In diesem übernommenen und persönlich ausgestalteten Musizierstil fällt der aus zwei grossen Terzen zusammengesetzte Dreiklang auf. Das Spiel auf dem Büchel (trompetenähnliches Alphorn), bei dem der 11. Naturton wie bei jedem Naturtoninstrument als Ton zwischen F und Fis erklingt, wird im Muotataler Jüüzli (ein- und mehrstimmiger Naturjodel auf blosse Silben) imitiert. Das sogenannte Alphorn-Fa lässt sich auf dem Schwyzerörgeli aber nicht greifen, so dass die Handharmonikaspieler jenes Tals aufs Fis ausweichen. Dieses Merkmal der Muotataler Stegreifmusik wirkt archaisch oder auch modern, denn es verstösst gegen die Gesetze der Harmonielehre.

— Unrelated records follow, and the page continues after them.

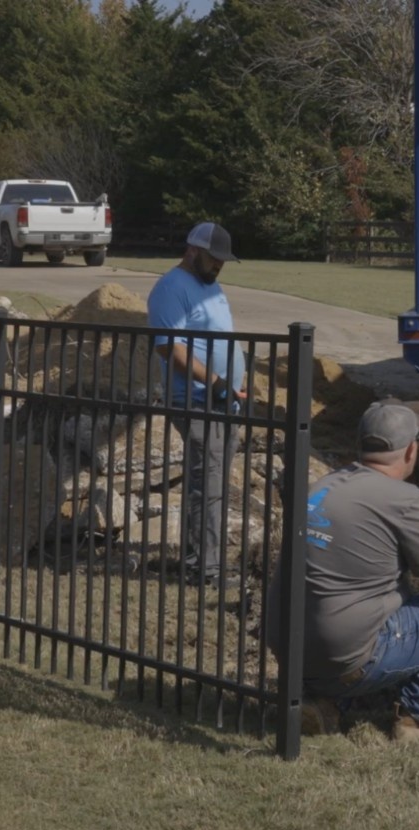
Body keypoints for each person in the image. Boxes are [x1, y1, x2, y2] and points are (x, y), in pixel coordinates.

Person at [268, 402, 419, 742]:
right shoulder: (403, 498)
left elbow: (364, 543)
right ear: (412, 450)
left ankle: (319, 702)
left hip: (292, 652)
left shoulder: (325, 485)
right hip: (345, 660)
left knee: (346, 606)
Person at [147, 222, 247, 588]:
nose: (219, 264)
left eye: (223, 260)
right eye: (214, 257)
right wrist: (215, 381)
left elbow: (222, 337)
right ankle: (204, 569)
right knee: (208, 485)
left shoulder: (210, 286)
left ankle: (205, 560)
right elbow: (167, 346)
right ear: (193, 250)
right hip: (196, 399)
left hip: (223, 400)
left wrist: (237, 380)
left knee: (214, 483)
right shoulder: (171, 288)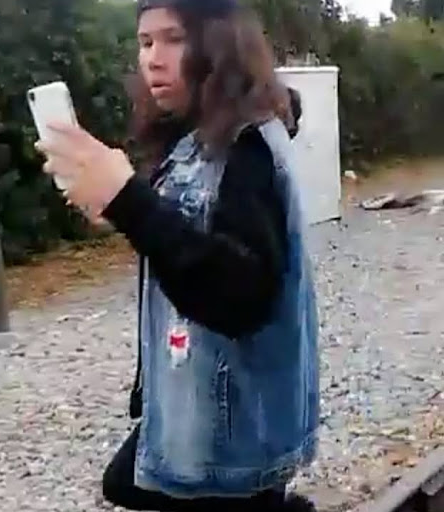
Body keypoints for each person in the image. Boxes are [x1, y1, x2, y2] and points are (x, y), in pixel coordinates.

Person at [35, 0, 319, 510]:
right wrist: (118, 209)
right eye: (145, 42)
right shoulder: (192, 136)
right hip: (202, 401)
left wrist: (130, 200)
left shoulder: (246, 146)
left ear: (218, 44)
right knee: (126, 482)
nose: (154, 58)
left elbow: (241, 296)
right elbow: (189, 232)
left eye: (173, 39)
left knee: (133, 485)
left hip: (234, 426)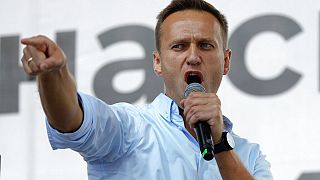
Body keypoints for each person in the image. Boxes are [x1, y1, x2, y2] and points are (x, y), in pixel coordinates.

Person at [20, 0, 273, 179]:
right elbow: (72, 119)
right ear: (157, 62)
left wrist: (220, 145)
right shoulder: (129, 129)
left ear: (226, 61)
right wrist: (54, 74)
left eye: (206, 45)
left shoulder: (249, 156)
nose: (193, 56)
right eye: (179, 46)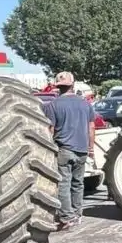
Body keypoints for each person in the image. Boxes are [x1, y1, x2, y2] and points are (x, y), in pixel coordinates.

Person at [42, 71, 96, 230]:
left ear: (58, 87)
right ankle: (77, 214)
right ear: (73, 84)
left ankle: (66, 217)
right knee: (78, 183)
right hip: (82, 149)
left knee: (63, 184)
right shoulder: (85, 104)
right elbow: (91, 127)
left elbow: (49, 129)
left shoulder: (53, 105)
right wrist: (90, 147)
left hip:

Rees Gwerder gilt in der schweizerischen Volksmusik als markante Musikerpersönlichkeit, in der Musiktradition der Innerschweiz aber als Glücksfall. Durch seine hohe Begabung und seine charakterliche Veranlagung tradierte Gwerder Volksmusik des 19. Jahrhunderts bis in unsere Zeit.

Man klagte nach seinem Tod zu unrecht, dieser urchige Musikant habe ein altes, unwiderbringliches Repertoire ins Grab mitgenommen. Er hat seine Tänze vielen Schülern vorgemacht, die sie sich durch Nachspielen zu eigen gemacht haben.

Von 1962 an spielte Rees Gwerder zudem zehn Langspielplatten ein. Zwischen 1989 und 1996 dokumentierte Cyrill Schläpfer in Ton- und Filmaufnahmen Rees Gwerders Tänze und seine Spielart. In dankenswerter Weise ist es diesem Filmschaffenden, Tontechniker und Schwyzerörgeler gelungen, Rees Gwerders musikalische und sprachliche Ausdrucksweise rechtzeitig zu erkennen und festzuhalten.